Blogger: Rachel Zurakowski
Location: Books & Such Main Office, Santa Rosa, Calif.
Why do you write? Why do you want to be published?
I think all writers need to address these questions. If you don’t identify and understand your motivations, how can you effectively write a project to reach your intended audience? Or how do you even figure out who your audience is?
I must admit that if I were to write a book, my only motivation for publication would be the money. I would want to be published so that I could have a best-seller. That’s probably the most selfish motivation out there, but I think every person, author or not, would love to write a best-seller and make piles of money.

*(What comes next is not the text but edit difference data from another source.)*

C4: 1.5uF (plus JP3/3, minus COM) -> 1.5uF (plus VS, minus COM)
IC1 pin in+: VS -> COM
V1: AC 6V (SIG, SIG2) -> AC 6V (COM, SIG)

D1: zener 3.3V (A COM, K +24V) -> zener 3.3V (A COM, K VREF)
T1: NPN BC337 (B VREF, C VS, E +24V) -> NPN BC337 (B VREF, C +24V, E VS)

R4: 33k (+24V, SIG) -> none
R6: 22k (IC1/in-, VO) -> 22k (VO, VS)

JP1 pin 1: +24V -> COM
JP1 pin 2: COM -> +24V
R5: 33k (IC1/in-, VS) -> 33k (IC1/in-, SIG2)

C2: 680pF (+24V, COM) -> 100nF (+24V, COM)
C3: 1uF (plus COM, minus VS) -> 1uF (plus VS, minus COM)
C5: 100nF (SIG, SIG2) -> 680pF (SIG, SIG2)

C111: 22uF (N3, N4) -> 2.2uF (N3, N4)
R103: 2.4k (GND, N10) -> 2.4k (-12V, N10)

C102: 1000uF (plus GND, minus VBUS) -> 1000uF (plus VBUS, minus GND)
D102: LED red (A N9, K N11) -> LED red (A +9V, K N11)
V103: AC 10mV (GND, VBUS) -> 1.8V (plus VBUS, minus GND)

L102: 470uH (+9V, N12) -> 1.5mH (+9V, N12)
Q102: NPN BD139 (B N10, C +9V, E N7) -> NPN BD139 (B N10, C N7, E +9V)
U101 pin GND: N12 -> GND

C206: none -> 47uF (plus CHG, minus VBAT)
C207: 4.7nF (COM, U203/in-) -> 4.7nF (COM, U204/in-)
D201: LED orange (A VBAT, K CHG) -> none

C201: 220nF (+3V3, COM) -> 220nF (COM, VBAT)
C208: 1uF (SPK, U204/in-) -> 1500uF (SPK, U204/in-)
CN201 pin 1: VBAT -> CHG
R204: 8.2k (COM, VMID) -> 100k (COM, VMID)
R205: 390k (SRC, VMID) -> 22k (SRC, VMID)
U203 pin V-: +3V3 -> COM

Because that’s my only motivation, I haven’t written that book. The dream of money, for me, isn’t enough to force me to do all of the work required. I don’t think there’s enough of a chance of my becoming that best-selling author. It would be like playing the lotto. I could invest the time, but without promise of reward, I wouldn’t do it. I would need a better reason to write the book.
Most writers have other motivations in addition to wanting to make at least some money. These motivations usually are layered and complex, and they are entwined with the core of who the writer is–the writer’s self esteem, worth, etc. This is why the ups and downs of the publishing process affect the writer so deeply. The writer becomes connected to the book, not just because he or she wrote it, but also because he or she wrote it for a reason.
Here’s a list of some possible motivations:
1) To help others not to make the same mistakes that the writer has.
2) To prove worth.
3) To entertain others.
4) To write the story that has been laid on the writer’s heart.
5) Revenge (exposing someone real in “fiction”).
6) Sharing what has happened to the writer to help the writer heal. Writing something down can help to process past experiences.
7) To prove a point.
8 ) To strengthen the audience’s faith or to share insights the writer has learned.
9) To impress someone.
10) To be something other than who you are.
11) To create a new life for yourself through your characters.
12) To create a legacy.
I’m sure hundreds of writer motivations exist. I encourage each of you to dig deep, to peel back the layers to find out what the core of your passion for writing is. This might even be a painful experience for some of you, but I believe understanding your motivations will help you to identify your audience and to write a more focused project that will have a better chance of fulfilling your dreams for your writing.
Also, some of your motivations might need to be re-evaluated–like if you are writing for revenge. Clearing out the negative motivations, while there’s no easy way to do this, will help you to write a better book.
Now it’s your turn. What motivations can you add to my list? They don’t have to be your motivations, and they can be both negative and positive.